Голос был строг — Маликульмульк встал и руку перед собой протянул, как показал Федор Осипович.
— Я, Иван, Андреев сын, Крылов… — неуверенно произнес он и замолчал, услышав шаги на лестнице.
— Это хозяйка моя, не извольте беспокоиться. У нее тут, наверху, в кладовке всякое добро хранится. Начнем сначала!
Федор Осипович был взволновал необычайно. Казалось бы, порядком оплешивевшему пожилому господину с помятым лицом страсти не подходят — однако он кипел, он чуть ли не искры разбрасывал на манер фейерверка.

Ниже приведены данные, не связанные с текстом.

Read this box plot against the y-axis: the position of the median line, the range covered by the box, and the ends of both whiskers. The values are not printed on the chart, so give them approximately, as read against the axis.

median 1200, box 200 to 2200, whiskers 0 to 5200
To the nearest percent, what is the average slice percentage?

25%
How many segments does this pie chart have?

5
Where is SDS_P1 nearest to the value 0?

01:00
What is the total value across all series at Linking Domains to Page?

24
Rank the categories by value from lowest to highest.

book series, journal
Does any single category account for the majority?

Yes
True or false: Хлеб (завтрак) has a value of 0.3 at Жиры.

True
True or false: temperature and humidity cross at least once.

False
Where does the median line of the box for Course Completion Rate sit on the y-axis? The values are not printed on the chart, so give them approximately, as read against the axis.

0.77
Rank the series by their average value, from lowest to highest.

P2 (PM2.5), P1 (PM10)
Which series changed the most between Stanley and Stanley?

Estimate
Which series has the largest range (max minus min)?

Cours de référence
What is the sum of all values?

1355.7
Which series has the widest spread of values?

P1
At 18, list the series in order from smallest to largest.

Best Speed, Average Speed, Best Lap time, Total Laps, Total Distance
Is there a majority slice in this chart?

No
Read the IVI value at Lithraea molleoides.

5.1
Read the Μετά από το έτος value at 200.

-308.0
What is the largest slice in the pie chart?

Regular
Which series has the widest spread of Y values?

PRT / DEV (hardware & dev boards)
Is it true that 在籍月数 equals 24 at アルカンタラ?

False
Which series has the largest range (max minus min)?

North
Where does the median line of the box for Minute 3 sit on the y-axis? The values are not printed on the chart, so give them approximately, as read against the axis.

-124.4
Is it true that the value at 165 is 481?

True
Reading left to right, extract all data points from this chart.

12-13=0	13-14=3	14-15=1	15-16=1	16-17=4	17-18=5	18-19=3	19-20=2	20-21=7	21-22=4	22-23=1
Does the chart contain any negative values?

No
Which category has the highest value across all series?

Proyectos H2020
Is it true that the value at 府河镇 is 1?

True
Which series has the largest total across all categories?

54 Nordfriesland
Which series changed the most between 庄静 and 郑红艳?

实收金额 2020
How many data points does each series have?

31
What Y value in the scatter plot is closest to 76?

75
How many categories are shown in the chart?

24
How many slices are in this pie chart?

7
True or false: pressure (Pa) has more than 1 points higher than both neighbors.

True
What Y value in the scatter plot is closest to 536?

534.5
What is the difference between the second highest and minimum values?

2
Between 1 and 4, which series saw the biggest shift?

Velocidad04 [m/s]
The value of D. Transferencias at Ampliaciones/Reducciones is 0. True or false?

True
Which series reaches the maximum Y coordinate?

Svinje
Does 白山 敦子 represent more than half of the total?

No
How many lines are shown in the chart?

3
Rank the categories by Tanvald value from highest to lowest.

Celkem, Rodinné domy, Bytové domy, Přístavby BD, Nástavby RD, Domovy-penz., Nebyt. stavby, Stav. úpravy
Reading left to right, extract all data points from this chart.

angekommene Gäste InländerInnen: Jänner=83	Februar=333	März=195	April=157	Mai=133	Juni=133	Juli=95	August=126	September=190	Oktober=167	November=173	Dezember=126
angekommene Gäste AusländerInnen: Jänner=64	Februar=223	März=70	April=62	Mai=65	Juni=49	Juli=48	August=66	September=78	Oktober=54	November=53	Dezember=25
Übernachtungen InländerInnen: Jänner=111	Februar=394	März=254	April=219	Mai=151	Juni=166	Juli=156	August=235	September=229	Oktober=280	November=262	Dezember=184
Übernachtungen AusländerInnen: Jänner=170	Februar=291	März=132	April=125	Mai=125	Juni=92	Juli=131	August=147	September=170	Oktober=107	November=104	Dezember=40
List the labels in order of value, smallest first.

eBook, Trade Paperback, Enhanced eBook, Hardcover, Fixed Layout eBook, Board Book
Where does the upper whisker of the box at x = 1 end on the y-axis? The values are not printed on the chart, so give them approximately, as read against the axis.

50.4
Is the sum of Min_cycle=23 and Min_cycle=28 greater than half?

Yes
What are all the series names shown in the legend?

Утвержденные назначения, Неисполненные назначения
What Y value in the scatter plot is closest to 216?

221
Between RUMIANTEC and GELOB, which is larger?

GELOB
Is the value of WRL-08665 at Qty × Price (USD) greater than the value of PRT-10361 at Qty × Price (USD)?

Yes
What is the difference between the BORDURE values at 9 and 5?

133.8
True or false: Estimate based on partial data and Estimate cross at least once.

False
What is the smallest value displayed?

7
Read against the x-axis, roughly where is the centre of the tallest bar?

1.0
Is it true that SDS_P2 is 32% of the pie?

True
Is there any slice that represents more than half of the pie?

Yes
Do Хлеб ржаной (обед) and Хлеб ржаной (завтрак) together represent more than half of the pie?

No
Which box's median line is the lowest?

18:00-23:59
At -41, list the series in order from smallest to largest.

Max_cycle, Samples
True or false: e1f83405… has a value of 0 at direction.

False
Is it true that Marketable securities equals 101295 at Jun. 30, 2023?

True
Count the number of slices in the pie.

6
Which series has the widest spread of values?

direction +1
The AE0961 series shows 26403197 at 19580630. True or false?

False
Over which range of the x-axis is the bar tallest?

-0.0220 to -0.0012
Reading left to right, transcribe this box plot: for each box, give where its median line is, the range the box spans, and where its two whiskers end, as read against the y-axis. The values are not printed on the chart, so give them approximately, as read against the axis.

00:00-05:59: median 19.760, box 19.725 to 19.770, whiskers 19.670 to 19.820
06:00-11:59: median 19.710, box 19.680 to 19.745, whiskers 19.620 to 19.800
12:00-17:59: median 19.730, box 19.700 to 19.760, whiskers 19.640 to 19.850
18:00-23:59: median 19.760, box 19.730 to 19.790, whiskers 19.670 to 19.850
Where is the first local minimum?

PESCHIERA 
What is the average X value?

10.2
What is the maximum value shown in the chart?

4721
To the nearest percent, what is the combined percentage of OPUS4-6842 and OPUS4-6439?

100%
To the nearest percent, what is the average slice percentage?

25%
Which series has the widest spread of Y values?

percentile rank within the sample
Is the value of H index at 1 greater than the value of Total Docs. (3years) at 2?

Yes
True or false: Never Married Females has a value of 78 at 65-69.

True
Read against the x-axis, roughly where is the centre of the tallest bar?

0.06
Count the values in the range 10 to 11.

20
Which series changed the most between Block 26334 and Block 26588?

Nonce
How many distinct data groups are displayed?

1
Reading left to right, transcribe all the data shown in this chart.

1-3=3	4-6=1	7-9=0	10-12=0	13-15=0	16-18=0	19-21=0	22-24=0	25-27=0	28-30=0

— Да я и так это исполню, без слова, — сказал Маликульмульк. — Знали бы вы, как я устал ожидать от самого себя…
И тут дверь отворилась.
На пороге встал Давид Иероним Гриндель.
— Это что еще за неуместный визит? — по-немецки спросил Федор Осипович.
— Герр Крылов! — воскликнул Гриндель, не замечая до поры Федора Осиповича. — Как хорошо, что мы вас нашли! Георг Фридрих, сюда! Он здесь!
— Но для чего вы искали меня в таком неподходящем месте? — удивился Маликульмульк.
— Вы еще ничего не знаете! Мы напали на след злодея, похитившего шубу… — и Давид Иероним потряс тяжелой тростью, явно взятой у старого герра Струве.
— Я вас не звал, извольте выйти вон и закрыть дверь, — сказал Федор Осипович. Тогда лишь Гриндель повернулся к нему.
— Мой Бог! Вот вы где! — произнес он в величайшей растерянности.
— Любезный друг, я рад вас видеть… — и Маликульмульк заскакал, как коза, с немецкого на русский, сбиваясь в обоих языках. — Федор Осипович, это приятель мой господин Гриндель… Давид Иероним, это мой старый друг… Федор Осипович, не сердитесь, ради Бога… Давид Иероним, когда встречаешь в чужих краях старого друга…
— Здравствуйте, Крылов! — раздался звучный голос Паррота. — Мы беспокоились за вас. По-моему, в этом доме вы в опасности. Представьте нас хозяину жилища…
— Но это же Туманский! — воскликнул Давид Иероним. — Я узнал его! Георг Фридрих, это — Туманский! Цензор Туманский!
— Тот самый? — спросил физик.
— Тот самый!
— Так вот он каков… Крылов, вам удивительно повезло — вы подружились с единственным жителем Риги, кому ни один порядочный человек не подаст руки, — холодно сказал Паррот. Но Маликульмульк уже знал, что его спокойствие обманчиво, и содрогнулся — столько силы и презрения ощутил в голосе своего приятеля.